◆ WHAT YOU NEED TO DO
Up to and including the final line, retype each line of the records below, starting with the one that contains "Scheme 1: Four-step".

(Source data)
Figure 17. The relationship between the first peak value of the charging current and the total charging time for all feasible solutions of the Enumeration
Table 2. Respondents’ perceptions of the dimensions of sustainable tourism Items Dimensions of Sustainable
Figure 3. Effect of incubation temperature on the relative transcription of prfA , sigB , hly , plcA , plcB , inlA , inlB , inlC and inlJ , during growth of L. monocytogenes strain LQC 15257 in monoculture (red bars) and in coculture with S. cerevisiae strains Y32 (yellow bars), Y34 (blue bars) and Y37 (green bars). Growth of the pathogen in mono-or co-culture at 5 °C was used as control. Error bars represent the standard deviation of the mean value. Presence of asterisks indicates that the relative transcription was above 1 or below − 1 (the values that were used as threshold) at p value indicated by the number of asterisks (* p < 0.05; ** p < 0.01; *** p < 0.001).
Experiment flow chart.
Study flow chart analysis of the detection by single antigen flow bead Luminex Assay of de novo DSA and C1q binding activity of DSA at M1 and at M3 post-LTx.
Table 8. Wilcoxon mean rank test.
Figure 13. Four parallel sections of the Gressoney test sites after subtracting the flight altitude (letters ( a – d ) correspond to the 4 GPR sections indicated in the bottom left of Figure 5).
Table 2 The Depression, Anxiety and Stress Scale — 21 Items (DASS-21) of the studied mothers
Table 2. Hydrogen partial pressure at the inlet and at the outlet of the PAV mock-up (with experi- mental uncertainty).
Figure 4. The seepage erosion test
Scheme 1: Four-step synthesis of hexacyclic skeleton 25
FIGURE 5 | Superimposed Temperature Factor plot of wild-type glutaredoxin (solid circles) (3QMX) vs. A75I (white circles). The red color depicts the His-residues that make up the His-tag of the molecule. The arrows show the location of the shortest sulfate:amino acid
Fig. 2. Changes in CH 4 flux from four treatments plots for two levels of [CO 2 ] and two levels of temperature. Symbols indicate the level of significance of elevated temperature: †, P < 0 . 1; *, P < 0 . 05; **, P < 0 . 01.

◆ SOLUTION BELOW
Scheme 1: Four-step synthesis of hexacyclic skeleton 25
FIGURE 5 | Superimposed Temperature Factor plot of wild-type glutaredoxin (solid circles) (3QMX) vs. A75I (white circles). The red color depicts the His-residues that make up the His-tag of the molecule. The arrows show the location of the shortest sulfate:amino acid
Fig. 2. Changes in CH 4 flux from four treatments plots for two levels of [CO 2 ] and two levels of temperature. Symbols indicate the level of significance of elevated temperature: †, P < 0 . 1; *, P < 0 . 05; **, P < 0 . 01.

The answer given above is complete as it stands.